◆ **Records from a data collection**:
***
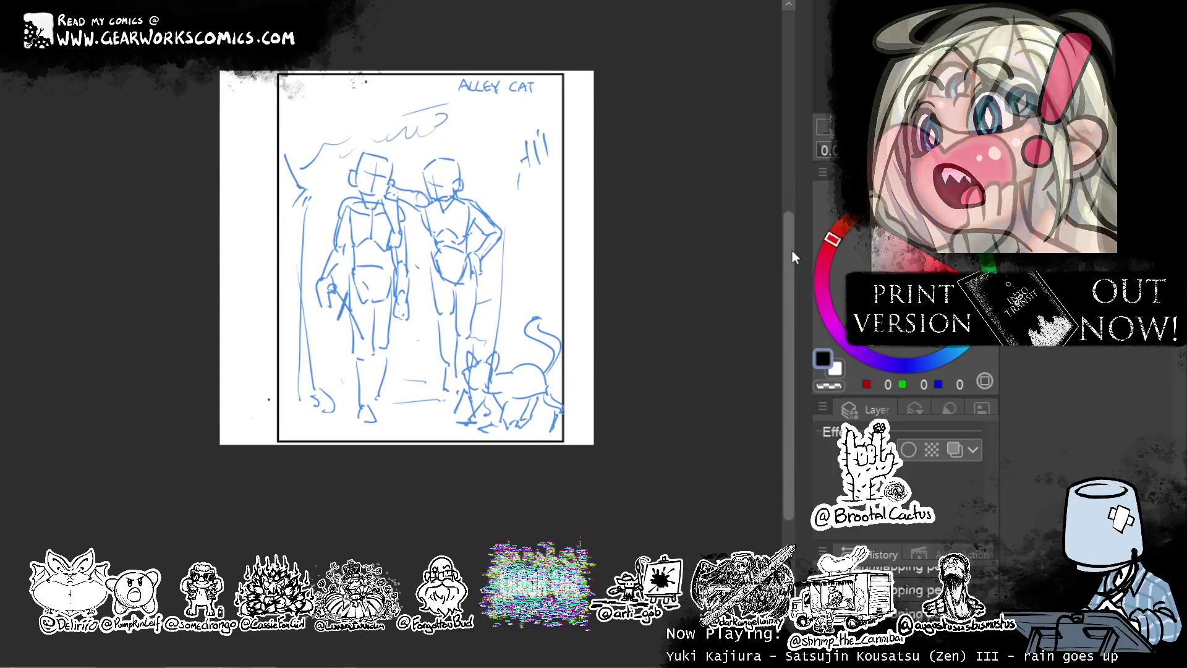
drag(792, 250, 790, 200)
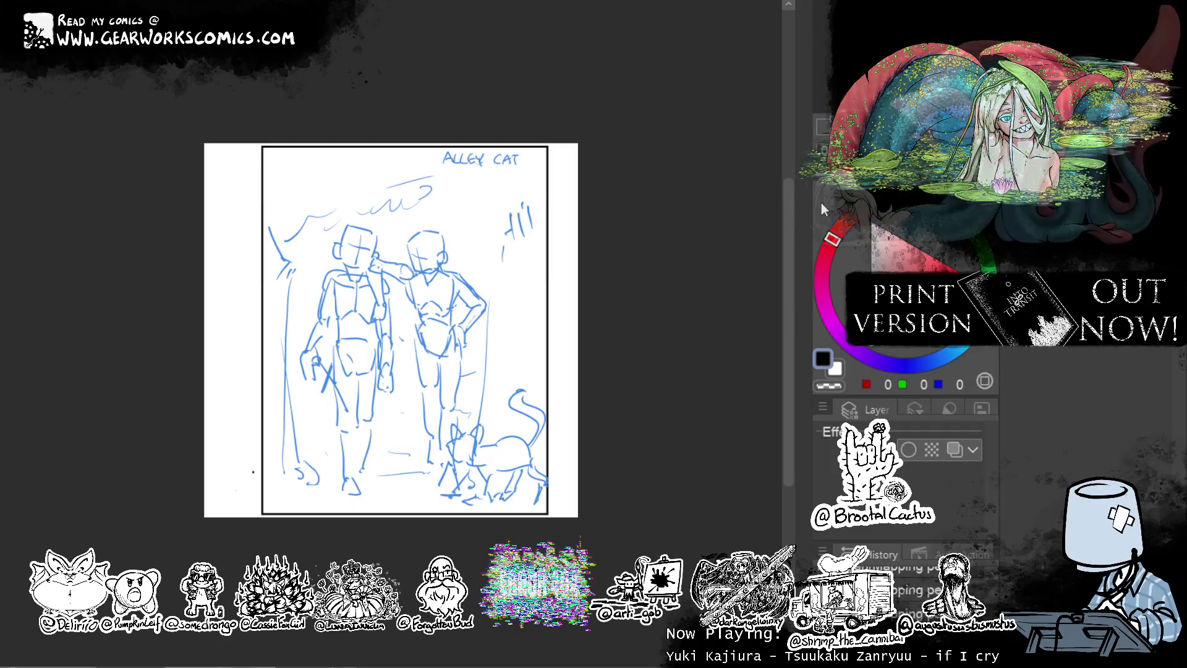
key(ctrl+plus)
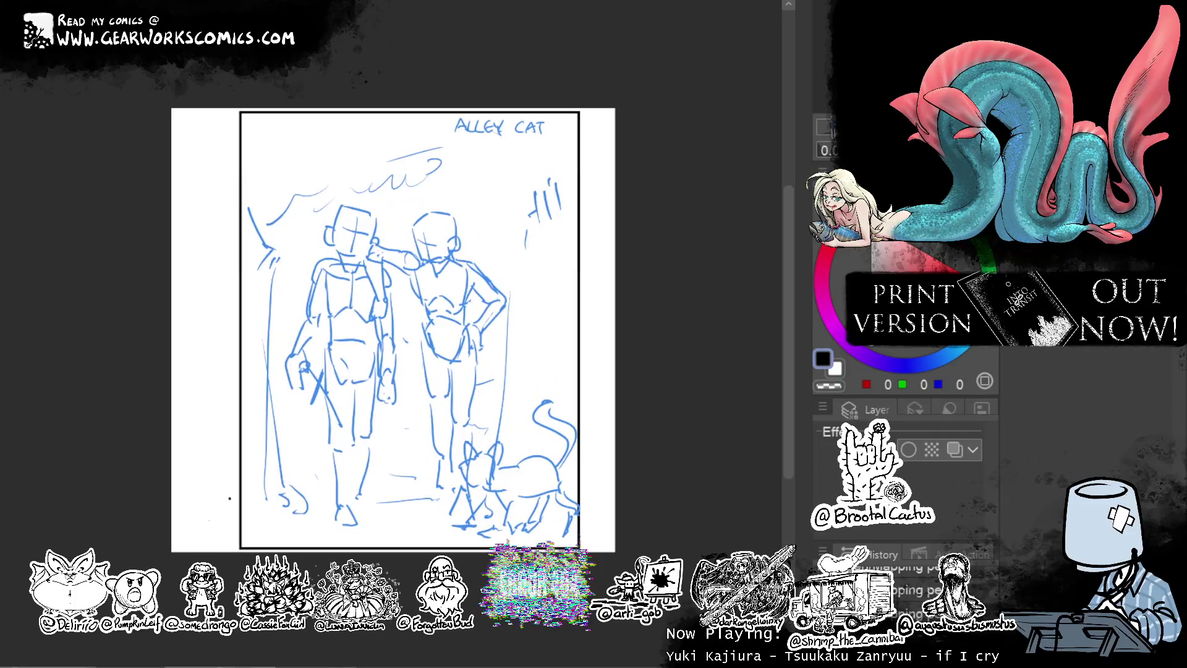
key(ctrl+plus)
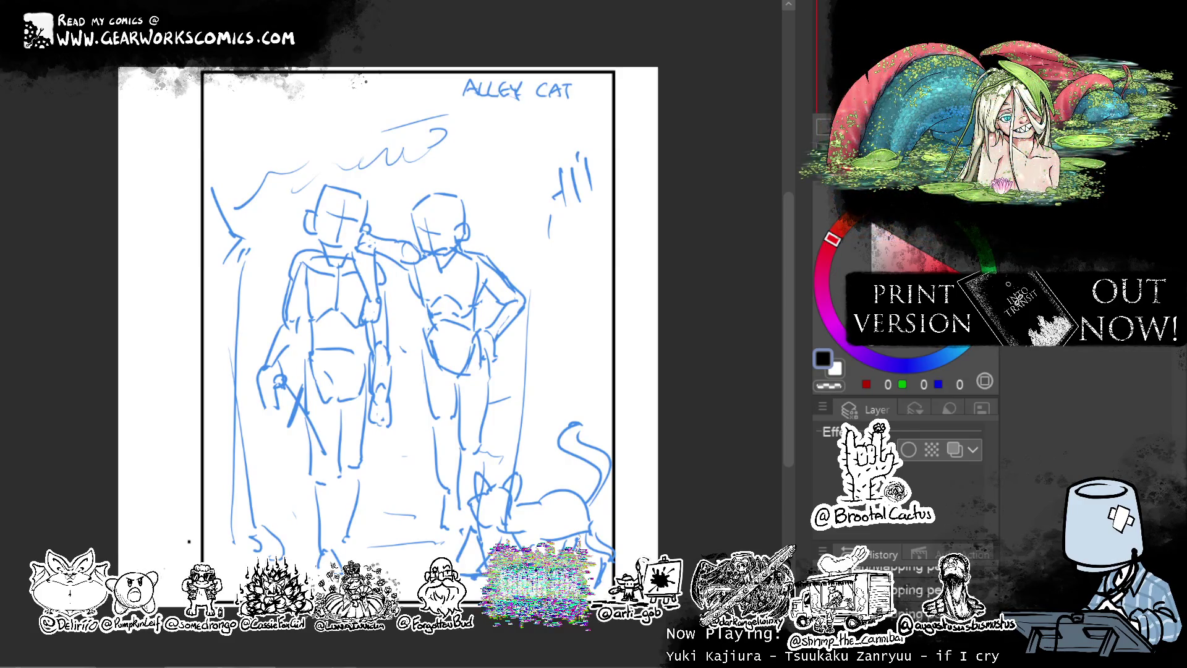
drag(167, 128, 452, 349)
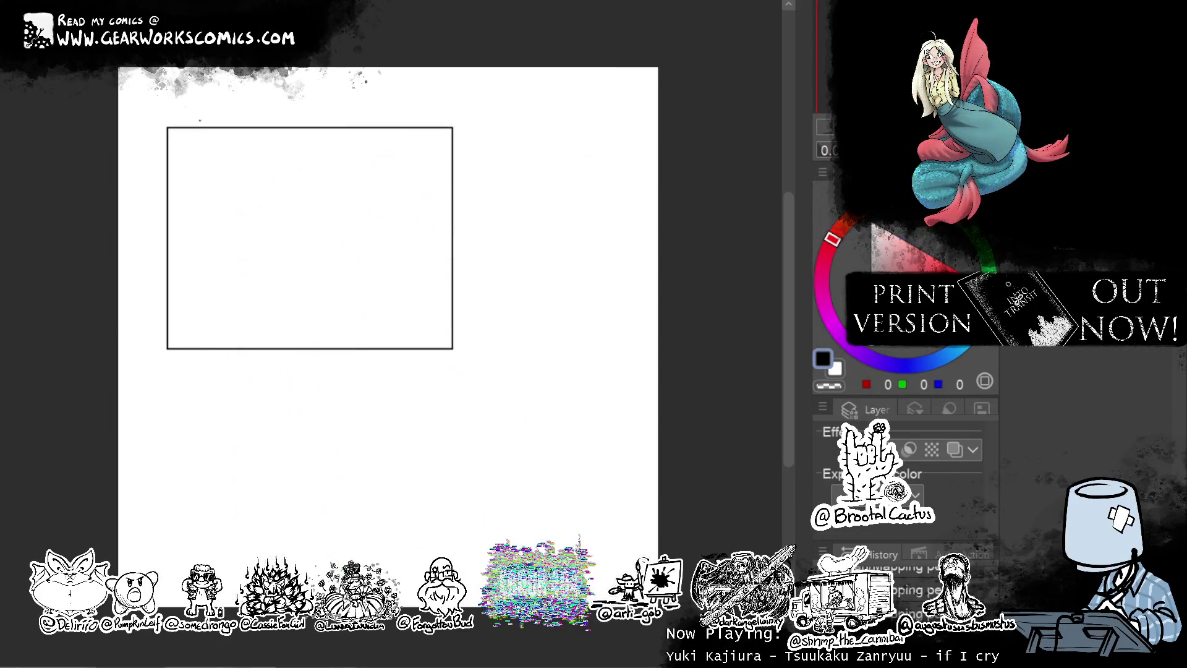
Restore the blue sketch layer and zoom out to fit the whole Alley Cat page.
scroll(556, 202, up, 2)
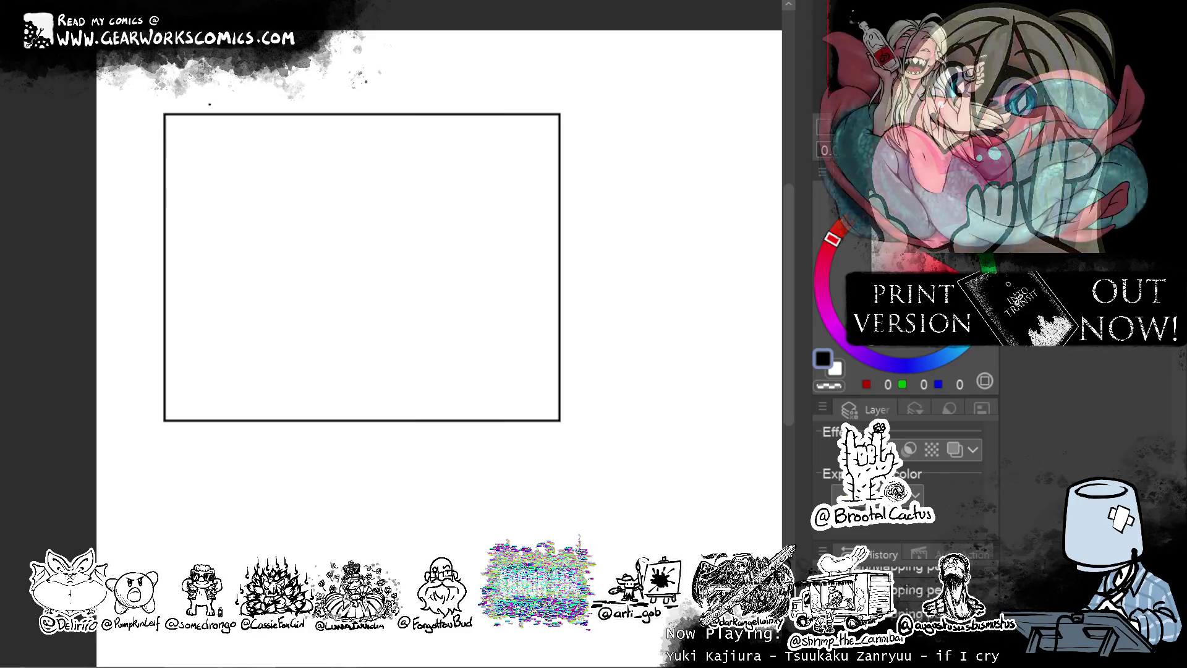
key(ctrl+z)
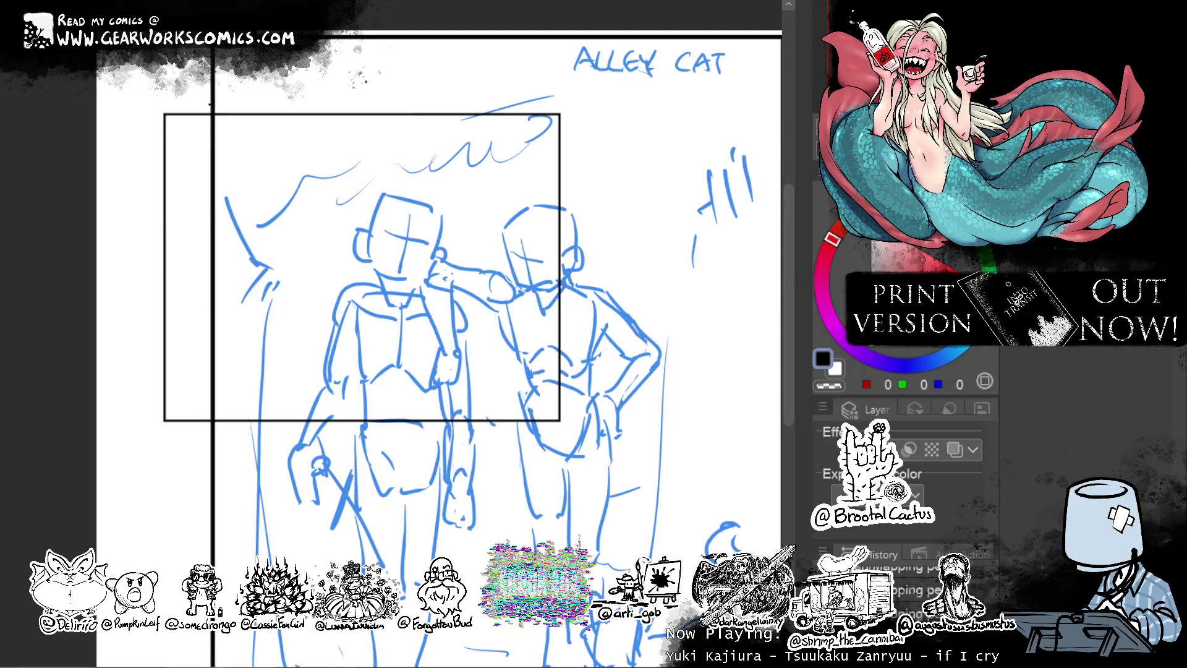
scroll(678, 271, down, 5)
mouse_move(700, 323)
mouse_down()
mouse_move(678, 271)
mouse_move(609, 220)
mouse_up()
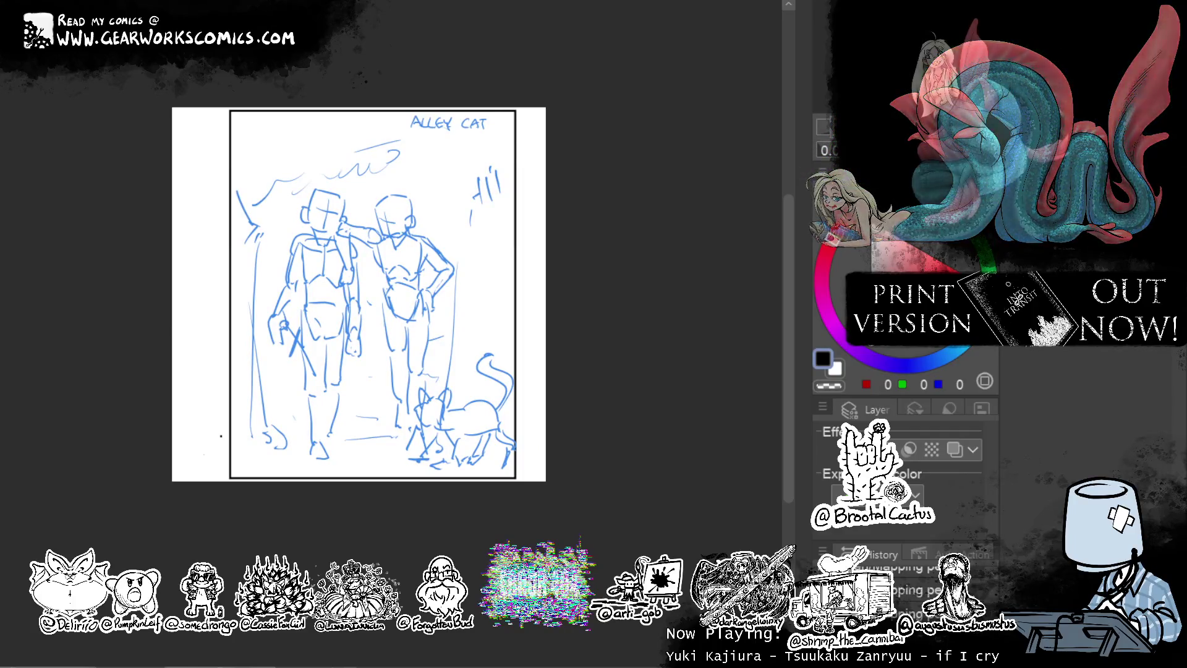
mouse_move(724, 246)
mouse_down()
mouse_move(712, 238)
mouse_move(734, 254)
mouse_move(707, 193)
mouse_move(739, 192)
mouse_move(713, 241)
mouse_up()
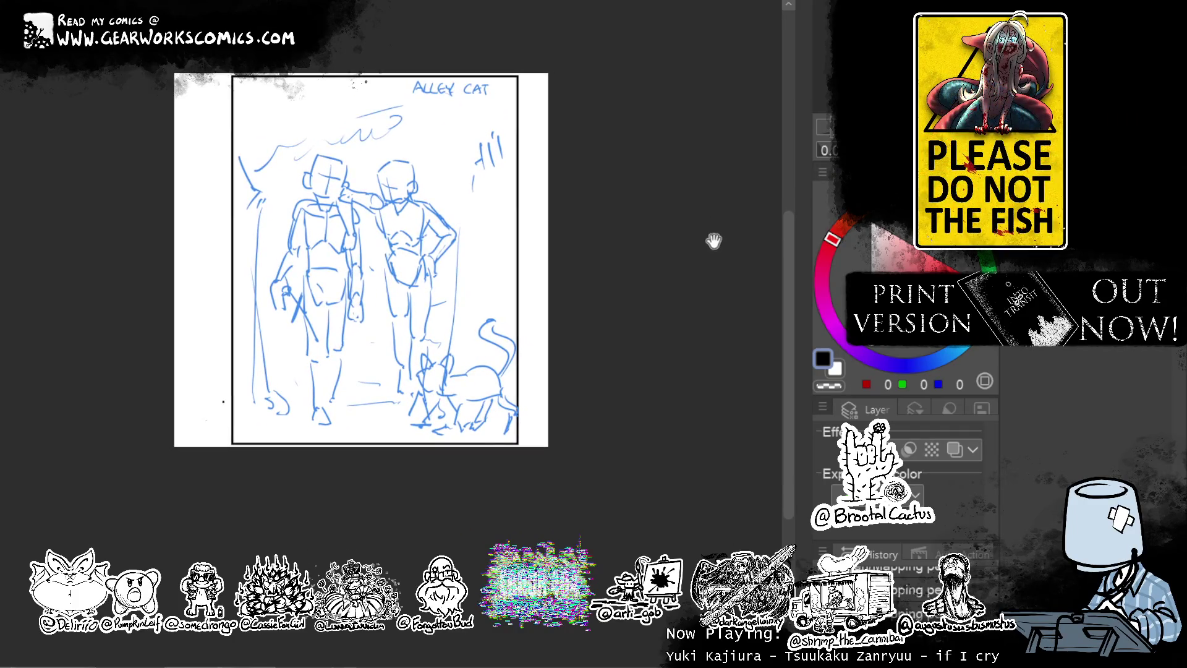
mouse_move(724, 291)
mouse_down()
mouse_move(750, 323)
mouse_move(704, 336)
mouse_move(688, 299)
mouse_up()
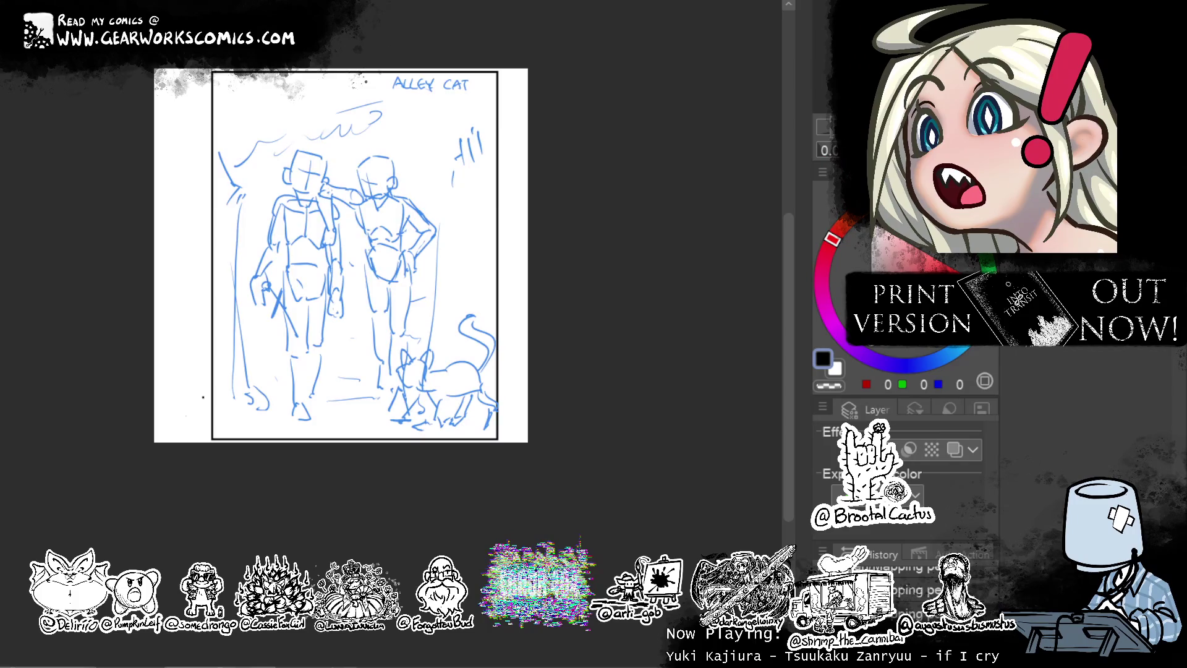
Remove the stray rectangle outline over the upper figures and recenter the page.
drag(188, 110, 386, 264)
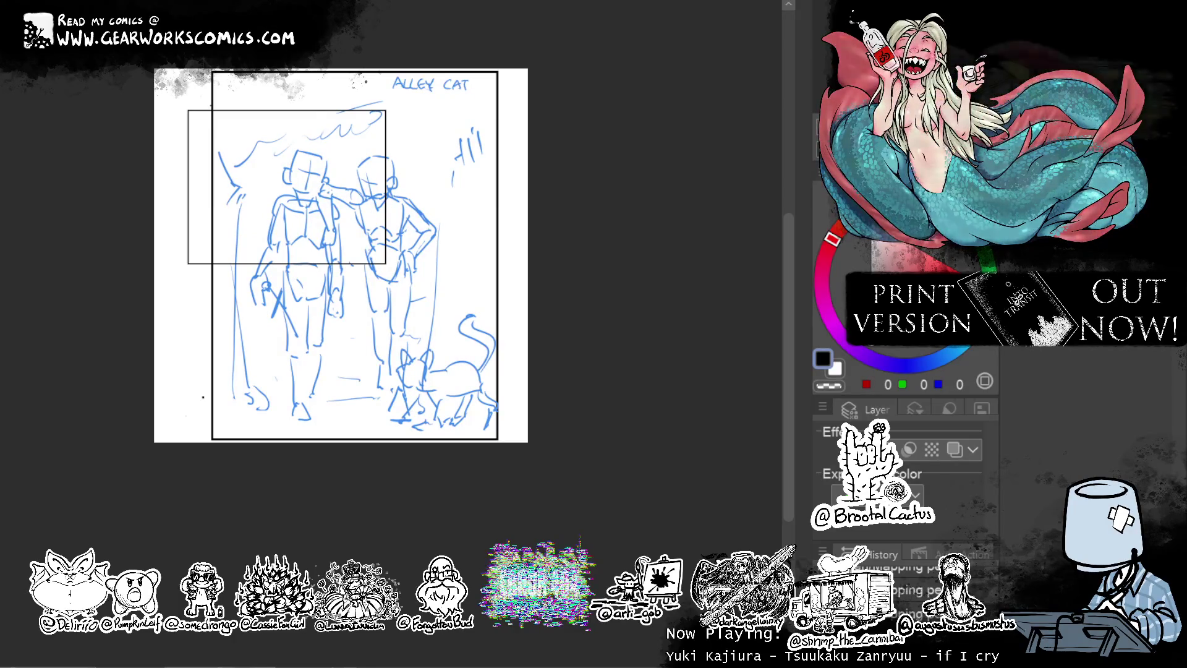
key(Delete)
key(ctrl+z)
***
Would you set down every line of the data above exactly, skipping the pictures?

drag(792, 250, 790, 200)
key(ctrl+plus)
key(ctrl+plus)
drag(167, 128, 452, 349)
Restore the blue sketch layer and zoom out to fit the whole Alley Cat page.
scroll(556, 202, up, 2)
key(ctrl+z)
scroll(678, 271, down, 5)
mouse_move(700, 323)
mouse_down()
mouse_move(678, 271)
mouse_move(609, 220)
mouse_up()
mouse_move(724, 246)
mouse_down()
mouse_move(712, 238)
mouse_move(734, 254)
mouse_move(707, 193)
mouse_move(739, 192)
mouse_move(713, 241)
mouse_up()
mouse_move(724, 291)
mouse_down()
mouse_move(750, 323)
mouse_move(704, 336)
mouse_move(688, 299)
mouse_up()
Remove the stray rectangle outline over the upper figures and recenter the page.
drag(188, 110, 386, 264)
key(Delete)
key(ctrl+z)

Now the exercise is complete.